== SOURCE RECORDS

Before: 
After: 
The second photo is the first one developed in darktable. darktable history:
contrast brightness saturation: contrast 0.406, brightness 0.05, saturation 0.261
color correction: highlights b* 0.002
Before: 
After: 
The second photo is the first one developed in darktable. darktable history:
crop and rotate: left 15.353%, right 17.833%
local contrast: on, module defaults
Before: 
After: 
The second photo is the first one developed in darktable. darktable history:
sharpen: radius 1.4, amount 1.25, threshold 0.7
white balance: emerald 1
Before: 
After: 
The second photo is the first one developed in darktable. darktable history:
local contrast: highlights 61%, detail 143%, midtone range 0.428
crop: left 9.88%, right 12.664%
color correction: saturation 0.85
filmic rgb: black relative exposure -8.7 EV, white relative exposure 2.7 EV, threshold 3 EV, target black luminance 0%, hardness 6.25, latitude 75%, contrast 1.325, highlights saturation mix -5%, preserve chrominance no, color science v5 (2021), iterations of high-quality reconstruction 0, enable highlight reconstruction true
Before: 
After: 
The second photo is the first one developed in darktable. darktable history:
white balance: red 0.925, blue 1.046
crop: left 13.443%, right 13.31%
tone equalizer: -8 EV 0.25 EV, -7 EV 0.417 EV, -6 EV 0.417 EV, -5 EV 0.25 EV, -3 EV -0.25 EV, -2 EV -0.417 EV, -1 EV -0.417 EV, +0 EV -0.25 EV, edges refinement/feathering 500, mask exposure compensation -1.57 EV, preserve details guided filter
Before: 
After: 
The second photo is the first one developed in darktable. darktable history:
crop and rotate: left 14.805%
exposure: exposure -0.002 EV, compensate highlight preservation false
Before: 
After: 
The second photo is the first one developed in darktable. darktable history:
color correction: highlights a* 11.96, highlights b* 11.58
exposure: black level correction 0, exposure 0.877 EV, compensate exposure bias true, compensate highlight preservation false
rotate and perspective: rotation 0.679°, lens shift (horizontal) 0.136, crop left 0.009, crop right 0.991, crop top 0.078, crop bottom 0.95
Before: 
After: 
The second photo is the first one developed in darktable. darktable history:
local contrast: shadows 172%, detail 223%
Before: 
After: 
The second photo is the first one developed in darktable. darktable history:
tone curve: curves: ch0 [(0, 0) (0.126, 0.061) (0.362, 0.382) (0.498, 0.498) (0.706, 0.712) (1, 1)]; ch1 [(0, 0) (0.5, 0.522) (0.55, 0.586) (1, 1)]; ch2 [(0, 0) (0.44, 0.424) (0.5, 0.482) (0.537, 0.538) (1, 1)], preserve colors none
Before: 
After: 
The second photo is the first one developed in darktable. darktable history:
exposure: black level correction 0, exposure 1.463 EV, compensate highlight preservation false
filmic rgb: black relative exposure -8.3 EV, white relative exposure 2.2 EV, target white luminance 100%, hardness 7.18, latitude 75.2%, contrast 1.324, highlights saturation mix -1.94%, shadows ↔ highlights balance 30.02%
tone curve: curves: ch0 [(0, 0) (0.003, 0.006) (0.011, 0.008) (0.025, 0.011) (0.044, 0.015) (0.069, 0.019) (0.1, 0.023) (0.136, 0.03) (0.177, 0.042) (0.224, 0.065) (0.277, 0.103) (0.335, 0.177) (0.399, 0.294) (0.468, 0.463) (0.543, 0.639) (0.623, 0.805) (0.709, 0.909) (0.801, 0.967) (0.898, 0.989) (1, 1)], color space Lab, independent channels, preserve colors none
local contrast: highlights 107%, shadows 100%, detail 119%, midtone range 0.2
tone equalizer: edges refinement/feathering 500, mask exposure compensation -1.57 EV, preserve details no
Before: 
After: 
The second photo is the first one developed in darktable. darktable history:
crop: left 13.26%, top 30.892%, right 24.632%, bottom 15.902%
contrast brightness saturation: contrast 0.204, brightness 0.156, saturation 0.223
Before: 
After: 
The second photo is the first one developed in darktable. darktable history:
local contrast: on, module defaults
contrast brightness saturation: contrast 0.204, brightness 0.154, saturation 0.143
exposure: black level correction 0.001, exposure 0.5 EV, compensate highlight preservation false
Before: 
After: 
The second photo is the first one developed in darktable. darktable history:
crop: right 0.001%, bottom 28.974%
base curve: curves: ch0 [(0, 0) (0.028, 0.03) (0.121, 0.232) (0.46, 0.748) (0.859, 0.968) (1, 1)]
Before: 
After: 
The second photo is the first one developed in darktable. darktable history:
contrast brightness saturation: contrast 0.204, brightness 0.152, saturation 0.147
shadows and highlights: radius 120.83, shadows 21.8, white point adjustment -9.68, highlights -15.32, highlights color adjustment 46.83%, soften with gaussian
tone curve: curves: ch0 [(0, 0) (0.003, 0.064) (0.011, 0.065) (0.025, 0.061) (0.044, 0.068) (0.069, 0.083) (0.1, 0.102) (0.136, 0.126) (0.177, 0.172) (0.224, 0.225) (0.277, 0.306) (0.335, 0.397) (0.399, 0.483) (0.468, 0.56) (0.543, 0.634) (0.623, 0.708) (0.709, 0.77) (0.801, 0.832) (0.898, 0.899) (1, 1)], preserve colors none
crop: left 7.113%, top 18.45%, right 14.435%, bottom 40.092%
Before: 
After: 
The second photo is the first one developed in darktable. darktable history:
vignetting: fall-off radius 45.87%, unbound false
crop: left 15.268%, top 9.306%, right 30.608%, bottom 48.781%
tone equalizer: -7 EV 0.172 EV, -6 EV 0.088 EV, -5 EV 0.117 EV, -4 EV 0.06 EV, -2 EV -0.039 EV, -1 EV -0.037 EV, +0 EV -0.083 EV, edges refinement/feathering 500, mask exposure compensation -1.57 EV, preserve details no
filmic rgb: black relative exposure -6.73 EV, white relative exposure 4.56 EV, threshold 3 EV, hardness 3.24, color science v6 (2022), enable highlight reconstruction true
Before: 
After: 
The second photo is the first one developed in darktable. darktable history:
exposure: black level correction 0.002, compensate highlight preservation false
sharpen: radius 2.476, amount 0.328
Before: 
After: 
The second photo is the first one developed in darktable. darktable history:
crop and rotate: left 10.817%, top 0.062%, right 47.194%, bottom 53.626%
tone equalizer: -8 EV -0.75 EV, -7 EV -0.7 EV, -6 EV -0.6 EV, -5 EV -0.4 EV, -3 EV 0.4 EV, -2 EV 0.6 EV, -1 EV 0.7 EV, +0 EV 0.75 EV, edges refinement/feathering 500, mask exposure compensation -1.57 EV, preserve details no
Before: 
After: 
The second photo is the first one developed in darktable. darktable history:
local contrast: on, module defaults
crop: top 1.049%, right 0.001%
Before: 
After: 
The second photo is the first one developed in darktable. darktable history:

====

Starting at the top of the data, write out each line unchanged, and stop after the line that contains "white balance: emerald 1".

→ SOLUTION:
Before: 
After: 
The second photo is the first one developed in darktable. darktable history:
contrast brightness saturation: contrast 0.406, brightness 0.05, saturation 0.261
color correction: highlights b* 0.002
Before: 
After: 
The second photo is the first one developed in darktable. darktable history:
crop and rotate: left 15.353%, right 17.833%
local contrast: on, module defaults
Before: 
After: 
The second photo is the first one developed in darktable. darktable history:
sharpen: radius 1.4, amount 1.25, threshold 0.7
white balance: emerald 1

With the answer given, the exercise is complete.